# [INSTRUCTIONS TO FOLLOW]
Set down again exactly the lines of the listing below that fall between the line holding "nose: (387, 138)" and the line holding "right elbow: (376, 635)", inclusive.

** SUPPLIED MATERIAL follows **

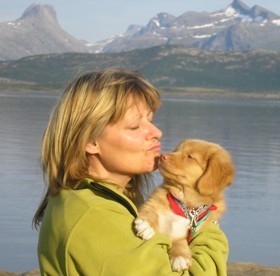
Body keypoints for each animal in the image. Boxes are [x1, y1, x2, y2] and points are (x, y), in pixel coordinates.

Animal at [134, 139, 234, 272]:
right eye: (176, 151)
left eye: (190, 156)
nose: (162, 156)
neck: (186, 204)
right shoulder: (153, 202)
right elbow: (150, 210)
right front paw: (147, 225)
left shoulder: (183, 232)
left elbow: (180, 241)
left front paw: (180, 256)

** End of SUPPLIED MATERIAL **
** SUPPLIED MATERIAL follows **

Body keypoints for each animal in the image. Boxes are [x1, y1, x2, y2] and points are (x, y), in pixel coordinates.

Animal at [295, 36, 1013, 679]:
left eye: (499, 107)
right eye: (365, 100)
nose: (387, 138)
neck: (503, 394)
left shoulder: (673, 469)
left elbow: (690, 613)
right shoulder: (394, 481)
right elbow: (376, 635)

** End of SUPPLIED MATERIAL **
** SUPPLIED MATERIAL follows **

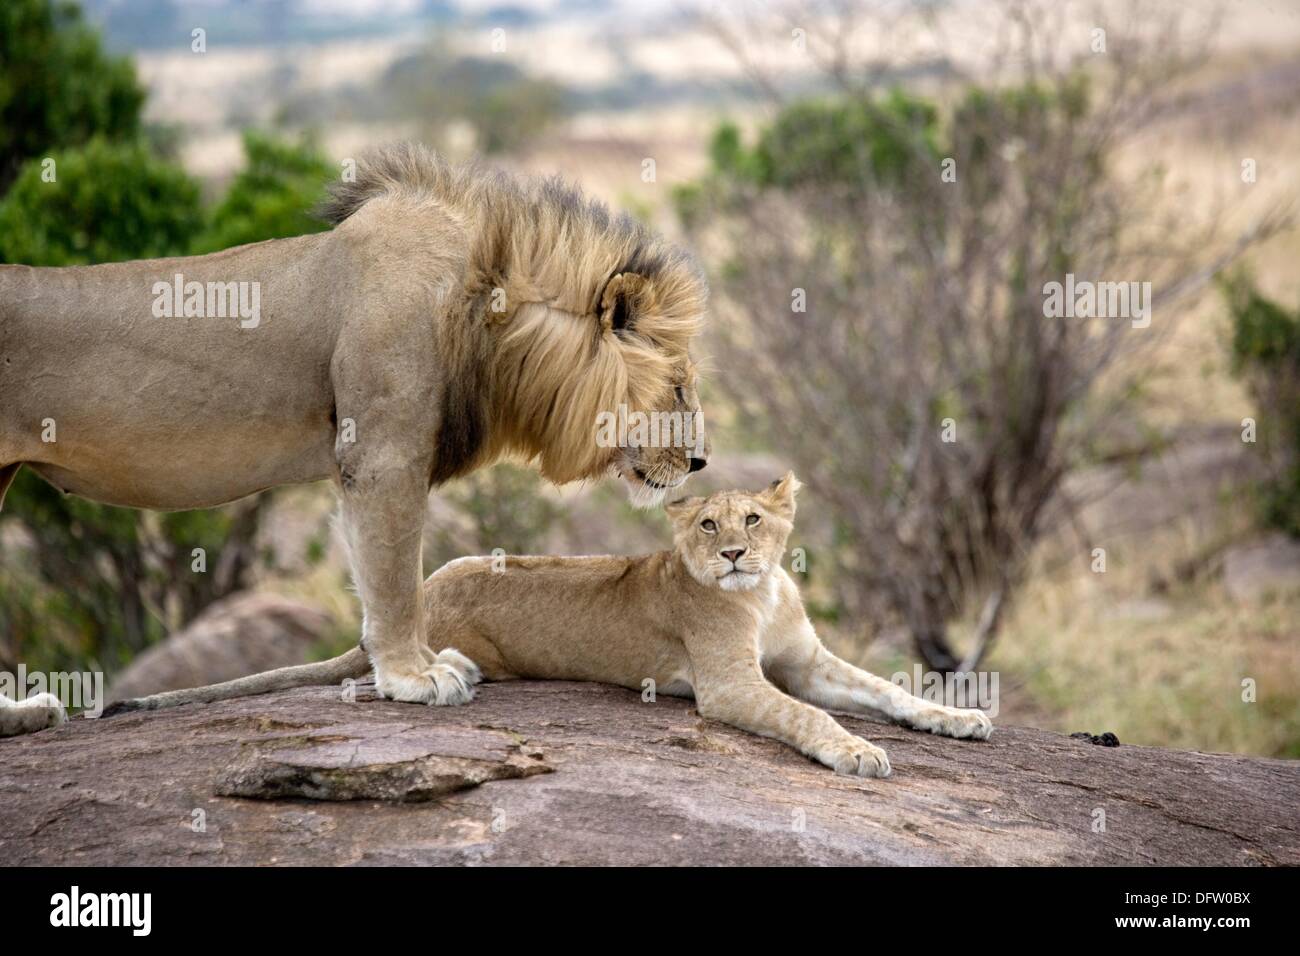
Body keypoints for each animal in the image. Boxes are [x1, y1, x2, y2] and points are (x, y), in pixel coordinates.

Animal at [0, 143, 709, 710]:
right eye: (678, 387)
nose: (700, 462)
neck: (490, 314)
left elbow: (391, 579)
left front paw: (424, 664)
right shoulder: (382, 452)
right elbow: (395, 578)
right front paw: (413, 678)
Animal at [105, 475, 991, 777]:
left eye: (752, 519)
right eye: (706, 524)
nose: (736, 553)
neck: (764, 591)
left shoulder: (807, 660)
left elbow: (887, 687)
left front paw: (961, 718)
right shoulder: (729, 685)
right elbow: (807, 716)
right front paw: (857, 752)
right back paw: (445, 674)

** End of SUPPLIED MATERIAL **

# [EXERCISE OUTPUT]
nose: (387, 138)
neck: (503, 394)
left shoulder: (673, 469)
left elbow: (690, 613)
right shoulder: (394, 481)
right elbow: (376, 635)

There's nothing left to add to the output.